EXTRAIT DU TEXTE ::
════════════════

Si le Saint-Esprit n’existait pas, nous ne pourrions pas dire : Seigneur Jésus, car personne ne peut invoquer Jésus en tant que Seigneur, si ce n’est par l’Esprit Saint (1 Co 12, 3). Si le Saint-Esprit n’existait pas, nous ne pourrions pas prier avec confiance. En effet, quand nous prions, nous disons : Notre Père qui es aux cieux (Mt 6, 9). Si le Saint-Esprit n’existait pas, nous ne pourrions pas appeler Dieu notre Père. Comment le savons-nous ? Parce que l’Apôtre nous l’apprend : Et la preuve que vous êtes des fils, c’est que Dieu a envoyé dans nos cœurs l’Esprit de son Fils qui crie — Abba, Père (Ga 4, 6).

Par conséquent, lorsque tu invoques Dieu le Père, souviens-toi que c’est l’action du Saint-Esprit en ton âme qui t’a inspiré cette prière. Si le Saint-Esprit n’était pas présent, l’Église n’existerait pas. Mais si l’Église existe, il est certain que le Saint-Esprit ne fait pas défaut.

Par delà les faiblesses et les limitations humaines, l’Église, j’y insiste, est le signe et, en quelque sorte, le sacrement – non pas au sens strict où a été définie dogmatiquement l’essence des septs sacrements de la Nouvelle Alliance – le sacrement universel de la présence de Dieu dans le monde. Être chrétien, c’est avoir été régénéré par Dieu et envoyé annoncer aux hommes le salut. Si notre foi était forte et vivante et si nous faisions connaître le Christ avec audace, nous verrions se produire sous nos yeux des miracles semblables à ceux de l’époque apostolique.

════════════════

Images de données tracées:
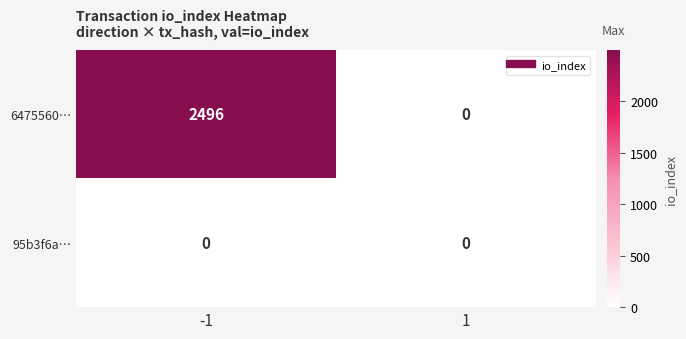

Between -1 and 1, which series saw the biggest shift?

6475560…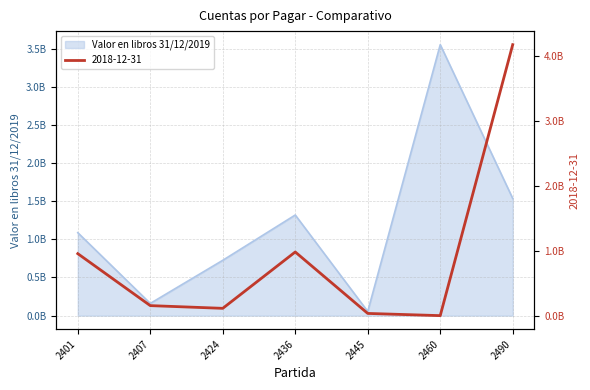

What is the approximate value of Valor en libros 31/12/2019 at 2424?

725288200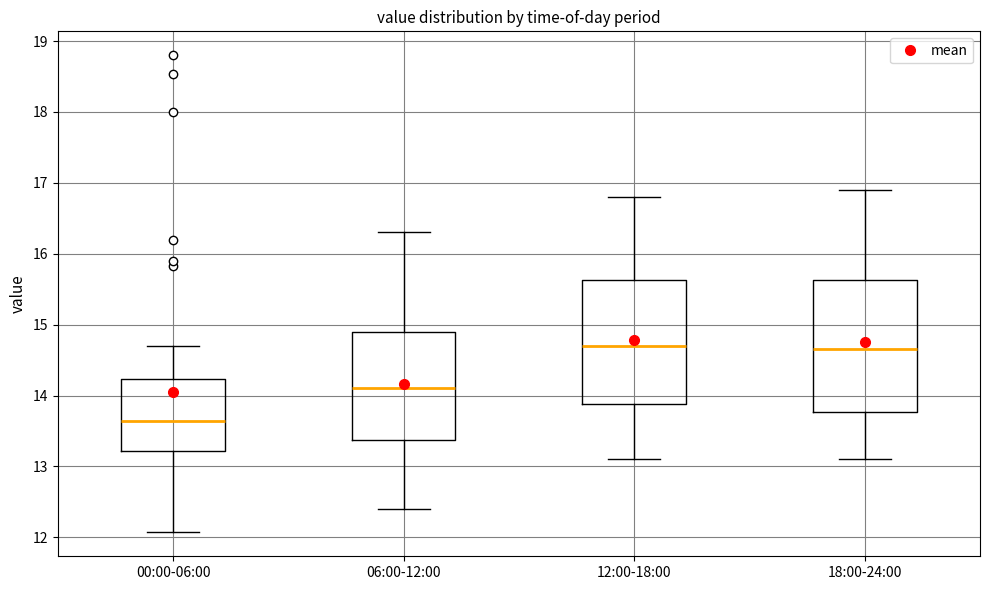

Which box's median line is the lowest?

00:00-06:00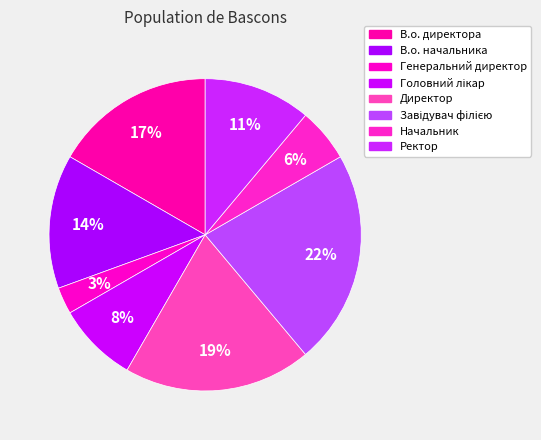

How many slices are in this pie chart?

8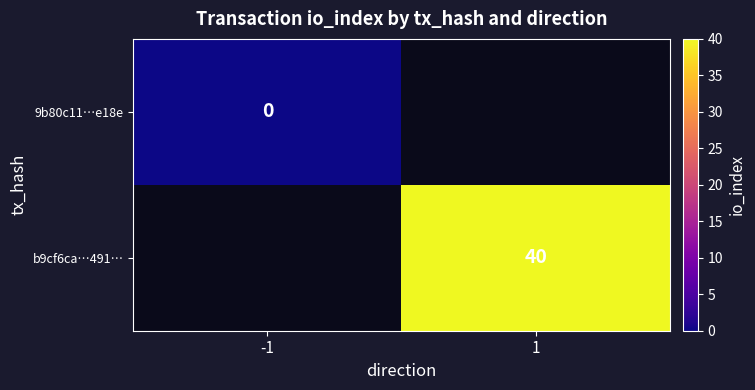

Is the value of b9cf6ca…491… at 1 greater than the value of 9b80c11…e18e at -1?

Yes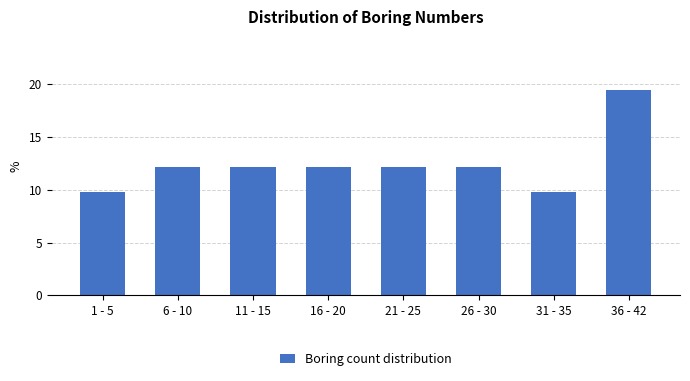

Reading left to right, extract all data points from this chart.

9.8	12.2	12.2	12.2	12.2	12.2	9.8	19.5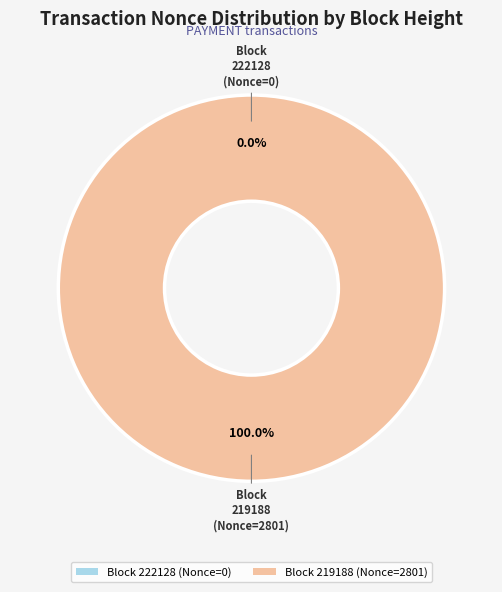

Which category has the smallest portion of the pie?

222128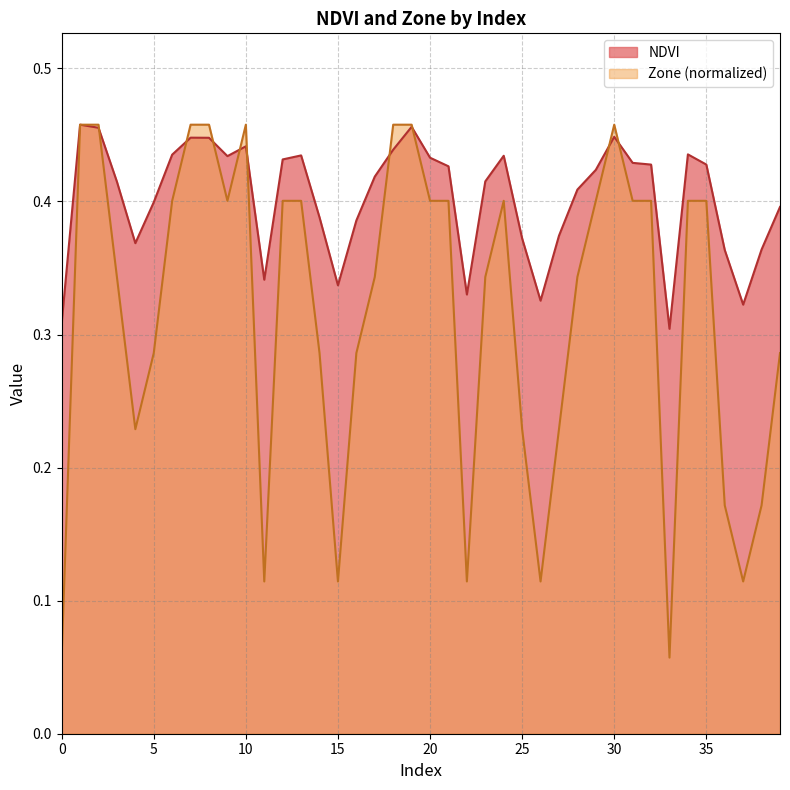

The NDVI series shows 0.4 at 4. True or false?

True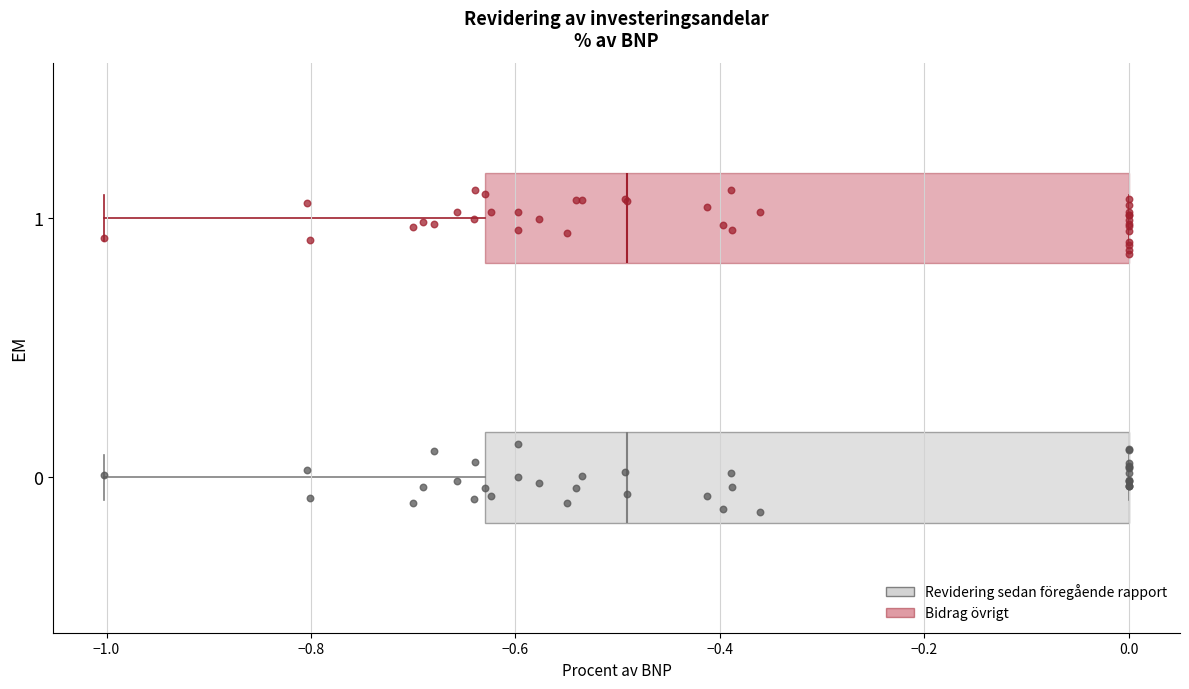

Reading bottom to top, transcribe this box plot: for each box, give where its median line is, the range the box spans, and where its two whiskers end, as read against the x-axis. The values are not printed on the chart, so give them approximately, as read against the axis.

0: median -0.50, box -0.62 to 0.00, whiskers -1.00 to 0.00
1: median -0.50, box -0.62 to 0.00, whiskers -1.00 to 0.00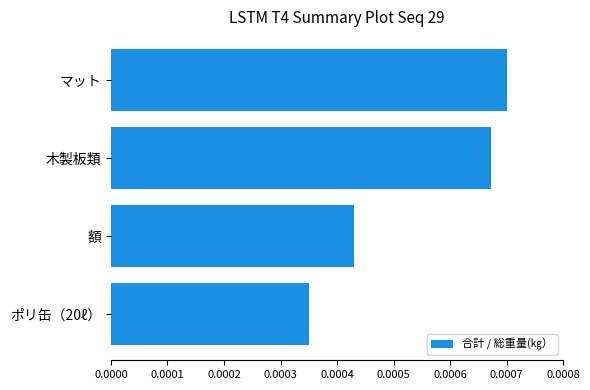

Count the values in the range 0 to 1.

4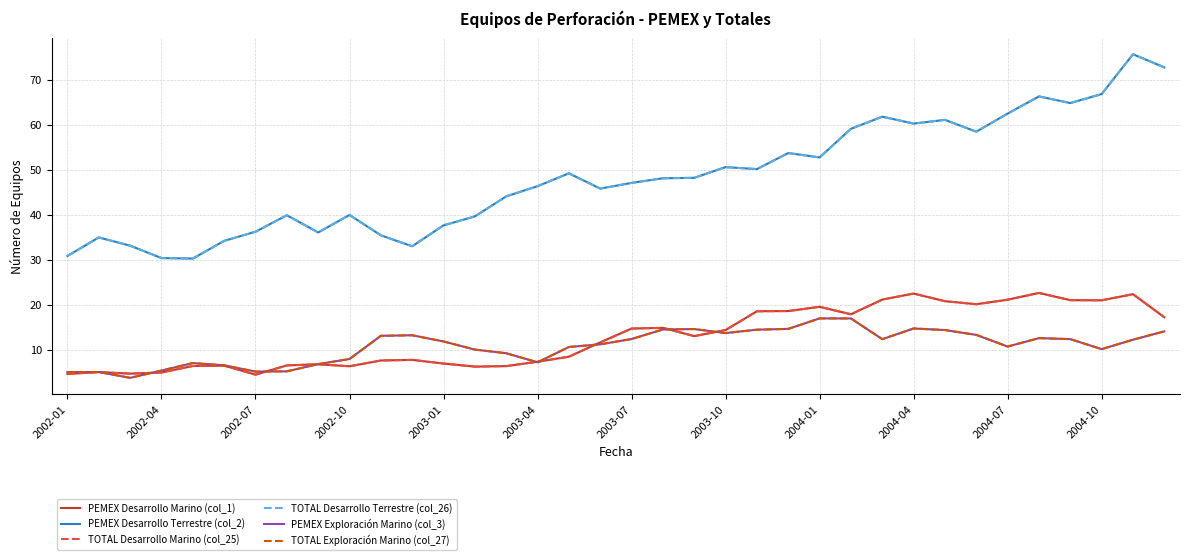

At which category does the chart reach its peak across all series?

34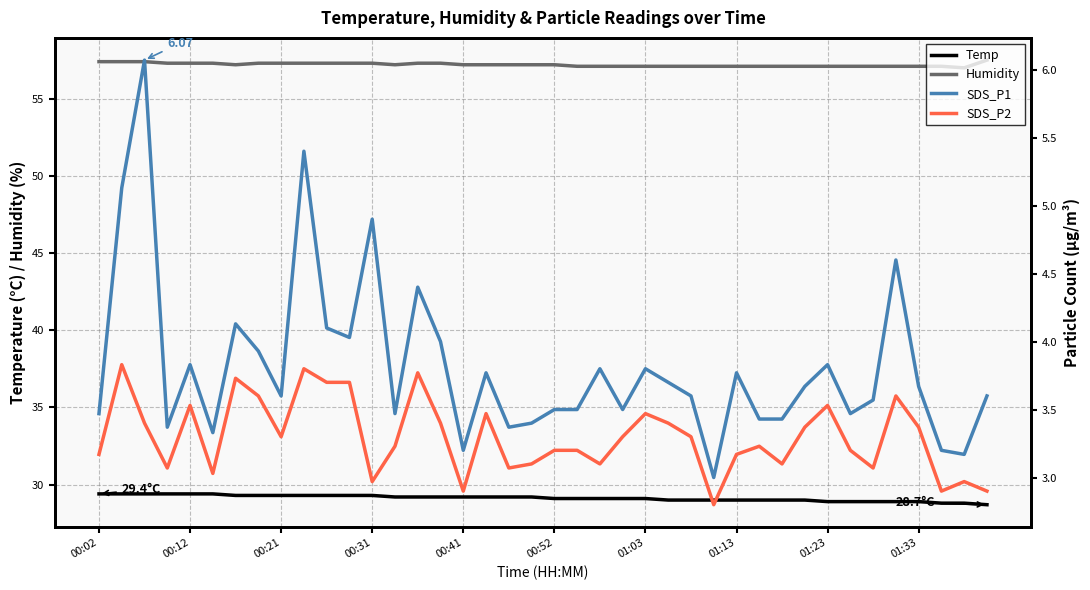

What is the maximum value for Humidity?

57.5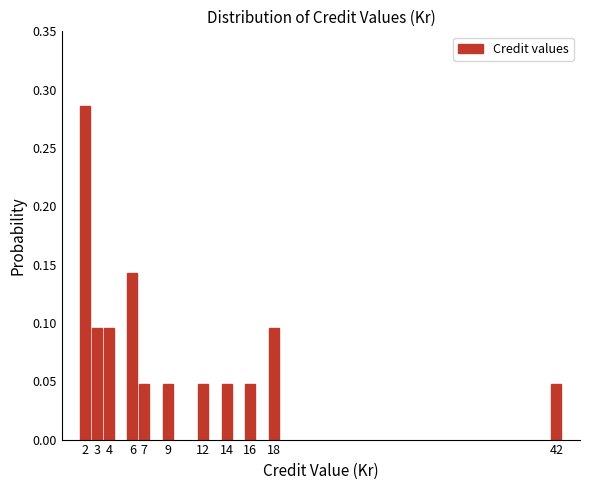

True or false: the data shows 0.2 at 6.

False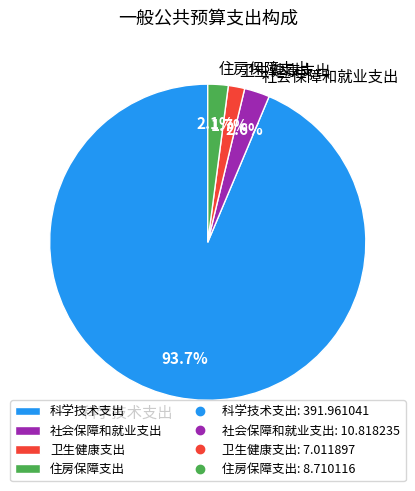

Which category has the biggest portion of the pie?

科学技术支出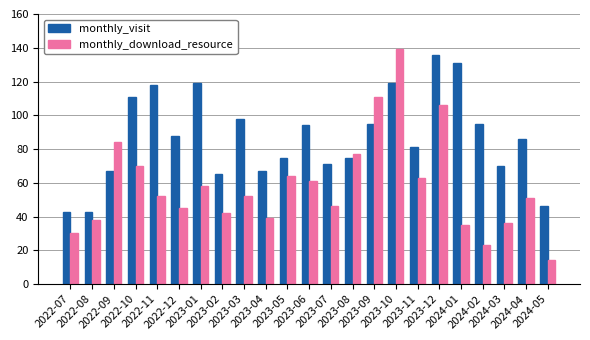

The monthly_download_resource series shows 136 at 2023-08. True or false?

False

════════════════

TRAVAIL À FAIRE ::
• a. Indiquez si chacune des affirmations suivantes est conforme à l'extrait sur le Saint-Esprit. Répondez par oui ou par non en citant exactement les mots décisifs de l'extrait : (i) personne ne peut invoquer Jésus en tant que Seigneur sans l'Esprit Saint ; (ii) l'Église pourrait exister même si le Saint-Esprit n'était pas présent ; (iii) être chrétien, c'est notamment avoir été envoyé annoncer aux hommes le salut.
• b. Poursuivez l'extrait sur le Saint-Esprit à partir de sa dernière phrase.
Les enregistrements ne servent pas ici.

CORRIGÉ ::
• a.
(i) Oui : « personne ne peut invoquer Jésus en tant que Seigneur, si ce n’est par l’Esprit Saint »
(ii) Non : « Si le Saint-Esprit n’était pas présent, l’Église n’existerait pas. »
(iii) Oui : « Être chrétien, c’est avoir été régénéré par Dieu et envoyé annoncer aux hommes le salut. »

• b.
Car, aujourd’hui aussi des aveugles, qui avaient perdu la capacité de regarder vers le ciel et de contempler les merveilles de Dieu, recouvrent la vue ; des boiteux et des paralytiques, prisonniers de leurs passions et dont le cœur ne savait plus aimer, recouvrent la liberté ; des sourds, qui ne voulaient rien savoir de Dieu, entendent à nouveau ; des muets, qui avaient la langue liée et se refusaient à confesser leurs défaites, arrivent à parler ; des morts, en qui le péché avait détruit la vie, ressuscitent. Nous vérifions, une fois de plus, que la parole de Dieu est vivante et efficace, et plus incisive qu’aucun glaive à deux tranchants, et tout comme les premiers chrétiens, nous nous remplissons de joie en voyant la force du Saint-Esprit et son action sur l’intelligence et sur la volonté de ses créatures.

Faire connaître le Christ

Lorsque, comme il en a le devoir, le chrétien travaille, il ne doit ni évincer ni faire fi des exigences propres à la nature. Si par bénir les activités humaines on entend les réduire à néant ou en diminuer l’efficacité, alors je me refuse à utiliser ces mots. En ce qui me concerne, je n’ai jamais aimé que les activités humaines courantes affichent, telle une enseigne postiche, un qualificatif confessionnel. Il me semble en effet, bien que je respecte l’opinion contraire, que c’est risquer d’utiliser inutilement le saint nom de notre foi, sans compter que l’étiquette de catholique a pu parfois justifier des attitudes et des opérations plutôt douteuses.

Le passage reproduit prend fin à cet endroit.